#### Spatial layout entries
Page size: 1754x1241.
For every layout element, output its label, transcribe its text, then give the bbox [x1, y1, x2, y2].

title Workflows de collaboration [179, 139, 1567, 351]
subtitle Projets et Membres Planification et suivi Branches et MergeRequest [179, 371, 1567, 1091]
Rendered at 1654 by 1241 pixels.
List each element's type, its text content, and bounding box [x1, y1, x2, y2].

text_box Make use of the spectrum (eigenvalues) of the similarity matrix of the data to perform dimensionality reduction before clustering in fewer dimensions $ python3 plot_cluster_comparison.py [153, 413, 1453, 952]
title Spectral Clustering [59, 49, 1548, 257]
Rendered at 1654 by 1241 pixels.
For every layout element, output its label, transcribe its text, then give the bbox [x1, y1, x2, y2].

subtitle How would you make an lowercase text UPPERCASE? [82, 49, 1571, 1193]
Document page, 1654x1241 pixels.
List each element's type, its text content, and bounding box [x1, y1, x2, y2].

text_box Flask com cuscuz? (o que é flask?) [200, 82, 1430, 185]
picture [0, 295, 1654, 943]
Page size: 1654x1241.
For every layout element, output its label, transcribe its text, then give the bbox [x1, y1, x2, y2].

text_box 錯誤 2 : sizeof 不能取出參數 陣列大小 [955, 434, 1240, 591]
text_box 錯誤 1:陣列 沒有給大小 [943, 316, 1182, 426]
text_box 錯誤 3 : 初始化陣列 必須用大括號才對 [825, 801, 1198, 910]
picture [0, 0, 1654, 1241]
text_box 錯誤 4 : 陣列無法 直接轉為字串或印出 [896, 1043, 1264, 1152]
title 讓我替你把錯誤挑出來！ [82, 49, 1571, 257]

#### DIRECTION
Please copy every line of the data above without changing anything.

#### ANSWER TO THIS PROBLEM
Page size: 1754x1241.
For every layout element, output its label, transcribe its text, then give the bbox [x1, y1, x2, y2].

title Workflows de collaboration [179, 139, 1567, 351]
subtitle Projets et Membres Planification et suivi Branches et MergeRequest [179, 371, 1567, 1091]
Rendered at 1654 by 1241 pixels.
List each element's type, its text content, and bounding box [x1, y1, x2, y2].

text_box Make use of the spectrum (eigenvalues) of the similarity matrix of the data to perform dimensionality reduction before clustering in fewer dimensions $ python3 plot_cluster_comparison.py [153, 413, 1453, 952]
title Spectral Clustering [59, 49, 1548, 257]
Rendered at 1654 by 1241 pixels.
For every layout element, output its label, transcribe its text, then give the bbox [x1, y1, x2, y2].

subtitle How would you make an lowercase text UPPERCASE? [82, 49, 1571, 1193]
Document page, 1654x1241 pixels.
List each element's type, its text content, and bounding box [x1, y1, x2, y2].

text_box Flask com cuscuz? (o que é flask?) [200, 82, 1430, 185]
picture [0, 295, 1654, 943]
Page size: 1654x1241.
For every layout element, output its label, transcribe its text, then give the bbox [x1, y1, x2, y2].

text_box 錯誤 2 : sizeof 不能取出參數 陣列大小 [955, 434, 1240, 591]
text_box 錯誤 1:陣列 沒有給大小 [943, 316, 1182, 426]
text_box 錯誤 3 : 初始化陣列 必須用大括號才對 [825, 801, 1198, 910]
picture [0, 0, 1654, 1241]
text_box 錯誤 4 : 陣列無法 直接轉為字串或印出 [896, 1043, 1264, 1152]
title 讓我替你把錯誤挑出來！ [82, 49, 1571, 257]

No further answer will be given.